Transitioning into a curriculum centered on quantitative analysis and business strategy was not seamless for me. My prior career was rooted in public education and the arts, and adapting to an entirely new technical language required humility and persistence. At times, that transition meant not receiving opportunities I had hoped for. Yet I’ve learned that opportunity at Yale is abundant. When one door closed, another often opened. Through continued persistence, I found meaningful alignment in places like the Social Impact Consulting Club and the Inclusive Economic Development Lab (IEDL), which have helped me move toward my goals.

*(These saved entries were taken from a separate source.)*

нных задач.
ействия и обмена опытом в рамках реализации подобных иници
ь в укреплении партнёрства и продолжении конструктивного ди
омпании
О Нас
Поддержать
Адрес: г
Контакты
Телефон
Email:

Equally transformative has been the acquisition of academic tools I had long felt I needed to become a more effective leader. In the IEDL, I’ve worked alongside urban planners from the Yale School of Architecture and community leaders from the Greater Dwight Development Corporation. Together, we are exploring how city planning can reflect community priorities. We have learned to approach this work methodically: developing asset maps, analyzing historical data, attending community board meetings, reviewing city plans, and identifying tangible areas of need, from tree canopy gaps to potential sites for cultural centers and affordable housing. These frameworks have given me a disciplined way to translate values into strategy. For me, the IEDL has opened a window into the kind of place-based work I hope to pursue long term.
What’s one highlight of this experience?
One of the most meaningful aspects of my experience at Yale SOM has been the opportunity to learn and grow alongside Adama Kamara ’27, my close friend and classmate. Adama and I share a similar orientation toward the world as artists who are deeply interested in using business tools to strengthen arts communities. She is the founder of a startup that supports local humanities and cultural institutions, and I find her leadership both inspiring and aspirational. Working alongside someone who thinks expansively about the intersection of creativity and enterprise has pushed me to clarify and elevate my own ambitions.
It was a privilege to collaborate with Adama in organizing our exhibition at 63 Audubon, titled Drawn Together: Notes on a Shared Future. The exhibition invited local artists to reflect on what makes a city and paired their visual work with interdisciplinary conversations about urban planning, housing, and economic development. In curating the show, we were able to bring together our artistic instincts with the stakeholder engagement frameworks we’ve learned at SOM. It allowed us to explore questions of economic development through a medium that felt authentic to us.
Now, as we move into the fourth quarter and formalize our work through the Inclusive Economic Development Lab, we are building on that experience with greater structure and analytical rigor. What began as a creative inquiry is evolving into a more systematic exploration of how arts, policy, and economic strategy intersect. I feel deeply fortunate to be on this journey with someone who shares my values and curiosity. Having a partner in this work has made the experience richer and more grounded.
What advice do you have for other students interested in this fellowship?
Just go for it. At 45, I made the decision to transform my life by imagining something larger than what I previously believed was possible. Choosing to pursue an MBA at Yale SOM was not the conventional path for someone with my background, but it felt like the right place to stretch and reimagine the scope of my impact. The Aspire Fellowship turned what felt like a distant aspiration into a lived reality.
I would encourage any non-traditional student like me—who grew up low-income, who comes from an unconventional professional path, who is a parent, or who feels they may be “starting late”—to remain open to the full range of what their life can become. Growth does not have an age limit. Reinvention does not require permission. Sometimes the most important step is placing yourself in environments where possibility exists and allowing programs like the Aspire Fellowship to meet you there.